The wrapper verifies the webhook, deduplicates retries, starts the runtime, appends session activity, updates session status, and keeps raw credentials away from untrusted model logic unless you explicitly choose otherwise.
Do not use session APIs for normal task changes. Session APIs are for the session feed and status. Normal task work should use the regular Public API with the bot token.
Use manual setup when you are building your own runtime or you do not want to use an OpenClaw/Hermes setup helper.
Create or open a self-hosted bot in Workspace settings -> Bots.
Create a bot personal access token with the API scopes your wrapper needs. Store the raw token in your wrapper secret storage.
Open Agent sessions, enable them, and set your wrapper webhook URL. The URL must be reachable by Leadtime. For Leadtime Cloud this means public HTTPS.
Copy or rotate the webhook signing secret and store it next to the bot token.
Assign or mention the bot on a test task and confirm that a session card appears in task history.
Setup codes automate the same manual settings. The user generates a short-lived code in Leadtime. Your connector claims it through the Public API, and Leadtime returns the bot token, webhook secret, mode, docs URL, and guidance once. OpenClaw and Hermes use this flow so users do not have to copy secrets by hand.

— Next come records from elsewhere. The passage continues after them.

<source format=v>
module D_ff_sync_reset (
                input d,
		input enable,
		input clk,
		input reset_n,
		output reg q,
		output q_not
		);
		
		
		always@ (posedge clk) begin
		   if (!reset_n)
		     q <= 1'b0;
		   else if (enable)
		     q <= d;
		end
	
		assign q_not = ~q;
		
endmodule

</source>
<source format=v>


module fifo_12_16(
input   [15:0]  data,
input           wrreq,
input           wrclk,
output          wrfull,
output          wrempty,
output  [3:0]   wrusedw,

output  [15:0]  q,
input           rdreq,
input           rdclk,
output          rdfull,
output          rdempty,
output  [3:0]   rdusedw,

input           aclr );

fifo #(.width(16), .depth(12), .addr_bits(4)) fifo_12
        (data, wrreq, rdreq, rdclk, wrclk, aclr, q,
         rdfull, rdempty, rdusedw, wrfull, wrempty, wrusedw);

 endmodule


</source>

When a session starts, Leadtime sends an HTTP POST to the bot webhook URL. The body is JSON. Verify the raw request body before processing it.

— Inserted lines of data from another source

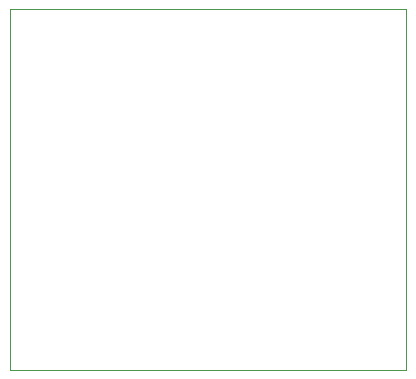
<source format=gbr>
%TF.GenerationSoftware,KiCad,Pcbnew,8.0.6*%
%TF.CreationDate,2024-11-05T23:49:33+05:30*%
%TF.ProjectId,power_suppy,706f7765-725f-4737-9570-70792e6b6963,rev?*%
%TF.SameCoordinates,Original*%
%TF.FileFunction,Profile,NP*%
%FSLAX46Y46*%
G04 Gerber Fmt 4.6, Leading zero omitted, Abs format (unit mm)*
G04 Created by KiCad (PCBNEW 8.0.6) date 2024-11-05 23:49:33*
%MOMM*%
%LPD*%
G01*
G04 APERTURE LIST*
%TA.AperFunction,Profile*%
%ADD10C,0.050000*%
%TD*%
G04 APERTURE END LIST*
D10*
X48690000Y-33500000D02*
X82190000Y-33500000D01*
X82190000Y-64000000D01*
X48690000Y-64000000D01*
X48690000Y-33500000D01*
M02*

</source>
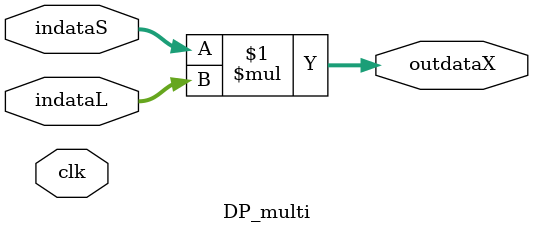
<source format=v>
`timescale 1ns / 1ps
module DP_multi#(parameter SWIDTH=64,LWIDTH=7)(
		input clk,
		input signed [SWIDTH-1:0] indataS,
		input signed [LWIDTH-1:0] indataL,
		output signed [SWIDTH+LWIDTH-1:0] outdataX
    );
	assign outdataX =indataS * indataL;
endmodule

</source>
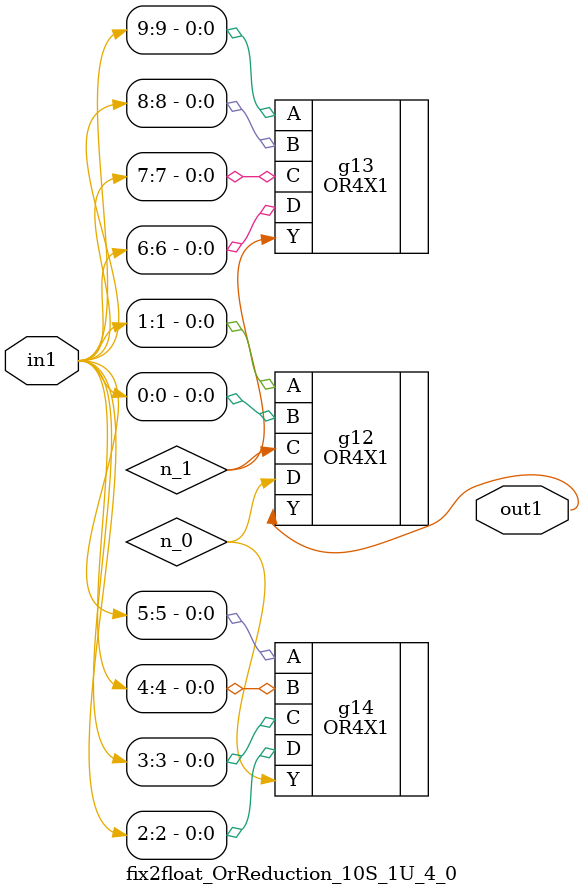
<source format=v>
`timescale 1ps / 1ps


module fix2float_OrReduction_10S_1U_4_0(in1, out1);
  input [9:0] in1;
  output out1;
  wire [9:0] in1;
  wire out1;
  wire n_0, n_1;
  OR4X1 g12(.A (in1[1]), .B (in1[0]), .C (n_1), .D (n_0), .Y (out1));
  OR4X1 g13(.A (in1[9]), .B (in1[8]), .C (in1[7]), .D (in1[6]), .Y
       (n_1));
  OR4X1 g14(.A (in1[5]), .B (in1[4]), .C (in1[3]), .D (in1[2]), .Y
       (n_0));
endmodule



</source>
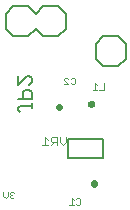
<source format=gbo>
G75*
%MOIN*%
%OFA0B0*%
%FSLAX25Y25*%
%IPPOS*%
%LPD*%
%AMOC8*
5,1,8,0,0,1.08239X$1,22.5*
%
%ADD10C,0.00200*%
%ADD11C,0.02200*%
%ADD12C,0.00500*%
%ADD13C,0.00300*%
%ADD14C,0.00800*%
D10*
X0002909Y0013895D02*
X0002175Y0014629D01*
X0002175Y0016097D01*
X0003643Y0016097D02*
X0003643Y0014629D01*
X0002909Y0013895D01*
X0004385Y0014262D02*
X0004752Y0013895D01*
X0005486Y0013895D01*
X0005853Y0014262D01*
X0005119Y0014996D02*
X0004752Y0014996D01*
X0004385Y0014629D01*
X0004385Y0014262D01*
X0004752Y0014996D02*
X0004385Y0015363D01*
X0004385Y0015730D01*
X0004752Y0016097D01*
X0005486Y0016097D01*
X0005853Y0015730D01*
X0024158Y0011763D02*
X0025626Y0011763D01*
X0026368Y0012130D02*
X0026735Y0011763D01*
X0027469Y0011763D01*
X0027836Y0012130D01*
X0027836Y0013598D01*
X0027469Y0013965D01*
X0026735Y0013965D01*
X0026368Y0013598D01*
X0025626Y0013231D02*
X0024892Y0013965D01*
X0024892Y0011763D01*
X0031935Y0050124D02*
X0033403Y0050124D01*
X0032669Y0050124D02*
X0032669Y0052325D01*
X0033403Y0051592D01*
X0034145Y0050124D02*
X0035613Y0050124D01*
X0035613Y0052325D01*
X0026024Y0052209D02*
X0025658Y0051842D01*
X0024924Y0051842D01*
X0024557Y0052209D01*
X0023815Y0051842D02*
X0022347Y0053310D01*
X0022347Y0053677D01*
X0022714Y0054044D01*
X0023448Y0054044D01*
X0023815Y0053677D01*
X0024557Y0053677D02*
X0024924Y0054044D01*
X0025658Y0054044D01*
X0026024Y0053677D01*
X0026024Y0052209D01*
X0023815Y0051842D02*
X0022347Y0051842D01*
D11*
X0020837Y0044307D02*
X0020596Y0044307D01*
X0032488Y0018837D02*
X0032488Y0018596D01*
D12*
X0035283Y0027378D02*
X0035283Y0033677D01*
X0023866Y0033677D01*
X0023866Y0027378D01*
X0035283Y0027378D01*
X0030683Y0045291D02*
X0030685Y0045349D01*
X0030691Y0045407D01*
X0030701Y0045464D01*
X0030714Y0045521D01*
X0030732Y0045576D01*
X0030753Y0045630D01*
X0030777Y0045683D01*
X0030806Y0045734D01*
X0030837Y0045782D01*
X0030872Y0045829D01*
X0030910Y0045873D01*
X0030950Y0045914D01*
X0030994Y0045953D01*
X0031040Y0045988D01*
X0031088Y0046021D01*
X0031138Y0046050D01*
X0031191Y0046075D01*
X0031244Y0046097D01*
X0031299Y0046116D01*
X0031356Y0046130D01*
X0031413Y0046141D01*
X0031470Y0046148D01*
X0031528Y0046151D01*
X0031587Y0046150D01*
X0031644Y0046145D01*
X0031702Y0046136D01*
X0031759Y0046124D01*
X0031814Y0046107D01*
X0031869Y0046087D01*
X0031922Y0046063D01*
X0031973Y0046036D01*
X0032022Y0046005D01*
X0032069Y0045971D01*
X0032114Y0045934D01*
X0032156Y0045894D01*
X0032196Y0045851D01*
X0032232Y0045806D01*
X0032265Y0045758D01*
X0032295Y0045708D01*
X0032321Y0045657D01*
X0032344Y0045603D01*
X0032364Y0045548D01*
X0032379Y0045492D01*
X0032391Y0045436D01*
X0032399Y0045378D01*
X0032403Y0045320D01*
X0032403Y0045262D01*
X0032399Y0045204D01*
X0032391Y0045146D01*
X0032379Y0045090D01*
X0032364Y0045034D01*
X0032344Y0044979D01*
X0032321Y0044925D01*
X0032295Y0044874D01*
X0032265Y0044824D01*
X0032232Y0044776D01*
X0032196Y0044731D01*
X0032156Y0044688D01*
X0032114Y0044648D01*
X0032069Y0044611D01*
X0032022Y0044577D01*
X0031973Y0044546D01*
X0031922Y0044519D01*
X0031869Y0044495D01*
X0031814Y0044475D01*
X0031759Y0044458D01*
X0031702Y0044446D01*
X0031644Y0044437D01*
X0031587Y0044432D01*
X0031528Y0044431D01*
X0031470Y0044434D01*
X0031413Y0044441D01*
X0031356Y0044452D01*
X0031299Y0044466D01*
X0031244Y0044485D01*
X0031191Y0044507D01*
X0031138Y0044532D01*
X0031088Y0044561D01*
X0031040Y0044594D01*
X0030994Y0044629D01*
X0030950Y0044668D01*
X0030910Y0044709D01*
X0030872Y0044753D01*
X0030837Y0044800D01*
X0030806Y0044848D01*
X0030777Y0044899D01*
X0030753Y0044952D01*
X0030732Y0045006D01*
X0030714Y0045061D01*
X0030701Y0045118D01*
X0030691Y0045175D01*
X0030685Y0045233D01*
X0030683Y0045291D01*
X0031443Y0045291D02*
X0031445Y0045311D01*
X0031451Y0045329D01*
X0031460Y0045347D01*
X0031472Y0045362D01*
X0031487Y0045374D01*
X0031505Y0045383D01*
X0031523Y0045389D01*
X0031543Y0045391D01*
X0031563Y0045389D01*
X0031581Y0045383D01*
X0031599Y0045374D01*
X0031614Y0045362D01*
X0031626Y0045347D01*
X0031635Y0045329D01*
X0031641Y0045311D01*
X0031643Y0045291D01*
X0031641Y0045271D01*
X0031635Y0045253D01*
X0031626Y0045235D01*
X0031614Y0045220D01*
X0031599Y0045208D01*
X0031581Y0045199D01*
X0031563Y0045193D01*
X0031543Y0045191D01*
X0031523Y0045193D01*
X0031505Y0045199D01*
X0031487Y0045208D01*
X0031472Y0045220D01*
X0031460Y0045235D01*
X0031451Y0045253D01*
X0031445Y0045271D01*
X0031443Y0045291D01*
X0031043Y0045291D02*
X0031045Y0045335D01*
X0031051Y0045379D01*
X0031061Y0045422D01*
X0031074Y0045464D01*
X0031091Y0045505D01*
X0031112Y0045544D01*
X0031136Y0045581D01*
X0031163Y0045616D01*
X0031193Y0045648D01*
X0031226Y0045678D01*
X0031262Y0045704D01*
X0031299Y0045728D01*
X0031339Y0045747D01*
X0031380Y0045764D01*
X0031423Y0045776D01*
X0031466Y0045785D01*
X0031510Y0045790D01*
X0031554Y0045791D01*
X0031598Y0045788D01*
X0031642Y0045781D01*
X0031685Y0045770D01*
X0031727Y0045756D01*
X0031767Y0045738D01*
X0031806Y0045716D01*
X0031842Y0045692D01*
X0031876Y0045664D01*
X0031908Y0045633D01*
X0031937Y0045599D01*
X0031963Y0045563D01*
X0031985Y0045525D01*
X0032004Y0045485D01*
X0032019Y0045443D01*
X0032031Y0045401D01*
X0032039Y0045357D01*
X0032043Y0045313D01*
X0032043Y0045269D01*
X0032039Y0045225D01*
X0032031Y0045181D01*
X0032019Y0045139D01*
X0032004Y0045097D01*
X0031985Y0045057D01*
X0031963Y0045019D01*
X0031937Y0044983D01*
X0031908Y0044949D01*
X0031876Y0044918D01*
X0031842Y0044890D01*
X0031806Y0044866D01*
X0031767Y0044844D01*
X0031727Y0044826D01*
X0031685Y0044812D01*
X0031642Y0044801D01*
X0031598Y0044794D01*
X0031554Y0044791D01*
X0031510Y0044792D01*
X0031466Y0044797D01*
X0031423Y0044806D01*
X0031380Y0044818D01*
X0031339Y0044835D01*
X0031299Y0044854D01*
X0031262Y0044878D01*
X0031226Y0044904D01*
X0031193Y0044934D01*
X0031163Y0044966D01*
X0031136Y0045001D01*
X0031112Y0045038D01*
X0031091Y0045077D01*
X0031074Y0045118D01*
X0031061Y0045160D01*
X0031051Y0045203D01*
X0031045Y0045247D01*
X0031043Y0045291D01*
X0011617Y0045544D02*
X0011617Y0044043D01*
X0011617Y0044793D02*
X0007864Y0044793D01*
X0007113Y0044043D01*
X0007113Y0043292D01*
X0007864Y0042541D01*
X0008614Y0047145D02*
X0008614Y0049397D01*
X0009365Y0050148D01*
X0010866Y0050148D01*
X0011617Y0049397D01*
X0011617Y0047145D01*
X0007113Y0047145D01*
X0007113Y0051749D02*
X0010116Y0054752D01*
X0010866Y0054752D01*
X0011617Y0054001D01*
X0011617Y0052500D01*
X0010866Y0051749D01*
X0007113Y0051749D02*
X0007113Y0054752D01*
D13*
X0016029Y0034446D02*
X0016029Y0031544D01*
X0016996Y0031544D02*
X0015061Y0031544D01*
X0016996Y0033479D02*
X0016029Y0034446D01*
X0018008Y0033962D02*
X0018008Y0032995D01*
X0018492Y0032511D01*
X0019943Y0032511D01*
X0019943Y0031544D02*
X0019943Y0034446D01*
X0018492Y0034446D01*
X0018008Y0033962D01*
X0018975Y0032511D02*
X0018008Y0031544D01*
X0020954Y0032511D02*
X0020954Y0034446D01*
X0020954Y0032511D02*
X0021922Y0031544D01*
X0022889Y0032511D01*
X0022889Y0034446D01*
D14*
X0035421Y0057850D02*
X0032921Y0060350D01*
X0032921Y0065350D01*
X0035421Y0067850D01*
X0040421Y0067850D01*
X0042921Y0065350D01*
X0042921Y0060350D01*
X0040421Y0057850D01*
X0035421Y0057850D01*
X0022921Y0070350D02*
X0022921Y0075350D01*
X0020421Y0077850D01*
X0015421Y0077850D01*
X0012921Y0075350D01*
X0010421Y0077850D01*
X0005421Y0077850D01*
X0002921Y0075350D01*
X0002921Y0070350D01*
X0005421Y0067850D01*
X0010421Y0067850D01*
X0012921Y0070350D01*
X0015421Y0067850D01*
X0020421Y0067850D01*
X0022921Y0070350D01*
M02*

</source>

Header: Leadtime-Event-Id - stable id for deduplication.
Header: Leadtime-Event-Type - currently usually session.created.
Header: Leadtime-Timestamp - webhook creation time. Reject old timestamps to reduce replay risk.
Header: Leadtime-Signature - HMAC-SHA256 signature of the raw body using the bot webhook signing secret.
The payload contains the session id, workspace, bot, trigger source, task context, guidance, API base URL, docs URL, and session API paths. Treat agentRunId as the canonical session id.
For task mentions, the triggering comment is the current request. Older task comments, task description, and previous sessions are context only.
Your wrapper uses the session API to report what is happening in the run. The authenticated bot must own the session. Use the bot PAT in the Authorization: Bearer <token> header.
GET /api/public/agent-sessions/:runId/context - read full session context
POST /api/public/agent-sessions/:runId/activities - append progress, tool events, logs, final text, or errors
PATCH /api/public/agent-sessions/:runId/status - set running, done, failed, or canceled state
GET /api/public/tasks/:identifier/agent-sessions - list sessions shown on a task
GET /api/public/agent-sessions/:runId/activities - read session feed for debugging
Use idempotency keys when writing repeated activity/status updates. This keeps retries from creating duplicate feed rows.
The agent or wrapper should use the regular Public API for actual Leadtime work. Common examples are reading the current task, writing a task comment, changing task status, or updating records related to the task.
The safest pattern is to expose a small controlled tool set to the model and keep session reporting inside the wrapper. Full API mode is useful for trusted automation, but it should be a deliberate configuration choice.
Keep the bot PAT and webhook signing secret in server-side secret storage. Do not paste them into task comments or model-visible prompts unless you explicitly trust that runtime.
Verify webhook signatures against the raw body before parsing or starting work.
Deduplicate by Leadtime-Event-Id before starting a run.
Use the narrowest bot role and token scopes that still allow the required actions.
Make connector webhook URLs public only when Leadtime Cloud must call them. For private networks, use a stable HTTPS reverse proxy, Cloudflare Tunnel, Tailscale Funnel, or a similar controlled ingress.
Each assignment or mention creates a separate session card in the task history. The card shows the bot, trigger, status, timing, and latest activity. Opening it shows the full session feed your wrapper reported. Finished sessions stay in history so later users can understand what happened.